%%

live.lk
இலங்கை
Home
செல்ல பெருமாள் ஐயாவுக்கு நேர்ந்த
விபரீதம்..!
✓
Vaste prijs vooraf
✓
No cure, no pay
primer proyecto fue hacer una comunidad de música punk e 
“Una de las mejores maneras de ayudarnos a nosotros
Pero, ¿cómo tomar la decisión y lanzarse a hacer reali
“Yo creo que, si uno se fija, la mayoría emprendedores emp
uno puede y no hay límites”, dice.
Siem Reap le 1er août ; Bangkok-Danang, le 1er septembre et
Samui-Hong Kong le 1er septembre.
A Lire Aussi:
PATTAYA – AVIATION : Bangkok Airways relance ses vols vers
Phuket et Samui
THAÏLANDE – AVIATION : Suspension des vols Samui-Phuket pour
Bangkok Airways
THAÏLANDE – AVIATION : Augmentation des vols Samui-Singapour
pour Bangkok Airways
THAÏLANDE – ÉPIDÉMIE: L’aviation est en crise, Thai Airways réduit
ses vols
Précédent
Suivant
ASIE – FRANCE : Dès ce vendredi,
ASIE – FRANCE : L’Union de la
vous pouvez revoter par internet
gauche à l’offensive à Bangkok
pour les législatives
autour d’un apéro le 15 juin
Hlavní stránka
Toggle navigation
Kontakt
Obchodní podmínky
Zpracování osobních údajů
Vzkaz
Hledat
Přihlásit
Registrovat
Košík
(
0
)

%%
%%

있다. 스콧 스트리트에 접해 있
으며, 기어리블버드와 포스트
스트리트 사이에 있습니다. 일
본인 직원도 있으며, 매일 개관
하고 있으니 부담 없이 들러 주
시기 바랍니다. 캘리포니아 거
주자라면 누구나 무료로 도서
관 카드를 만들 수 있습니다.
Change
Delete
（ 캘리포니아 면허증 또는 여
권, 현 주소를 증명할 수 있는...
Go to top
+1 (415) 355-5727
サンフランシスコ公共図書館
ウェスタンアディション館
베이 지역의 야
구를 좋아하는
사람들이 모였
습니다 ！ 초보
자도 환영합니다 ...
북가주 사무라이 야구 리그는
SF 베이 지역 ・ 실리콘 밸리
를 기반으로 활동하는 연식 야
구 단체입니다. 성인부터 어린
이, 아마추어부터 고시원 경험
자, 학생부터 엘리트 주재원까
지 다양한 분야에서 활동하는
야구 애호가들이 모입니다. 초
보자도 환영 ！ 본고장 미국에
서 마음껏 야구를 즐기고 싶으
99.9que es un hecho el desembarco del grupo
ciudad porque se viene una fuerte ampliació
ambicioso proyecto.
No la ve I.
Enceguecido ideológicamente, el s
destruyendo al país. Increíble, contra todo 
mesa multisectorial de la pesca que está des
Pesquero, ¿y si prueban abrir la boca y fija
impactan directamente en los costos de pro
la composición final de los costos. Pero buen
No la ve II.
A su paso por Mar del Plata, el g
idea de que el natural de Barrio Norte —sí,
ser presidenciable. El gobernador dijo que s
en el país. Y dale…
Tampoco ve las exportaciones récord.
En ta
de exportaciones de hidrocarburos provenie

%%

■ Goal of the exercise:
Would you print, exactly as written, every line above from the one holding "야구 애호가들이 모입니다. 초" through the one holding "destruyendo al país. Increíble, contra todo", with both included and no other lines?

■ Expected answer:
야구 애호가들이 모입니다. 초
보자도 환영 ！ 본고장 미국에
서 마음껏 야구를 즐기고 싶으
99.9que es un hecho el desembarco del grupo
ciudad porque se viene una fuerte ampliació
ambicioso proyecto.
No la ve I.
Enceguecido ideológicamente, el s
destruyendo al país. Increíble, contra todo 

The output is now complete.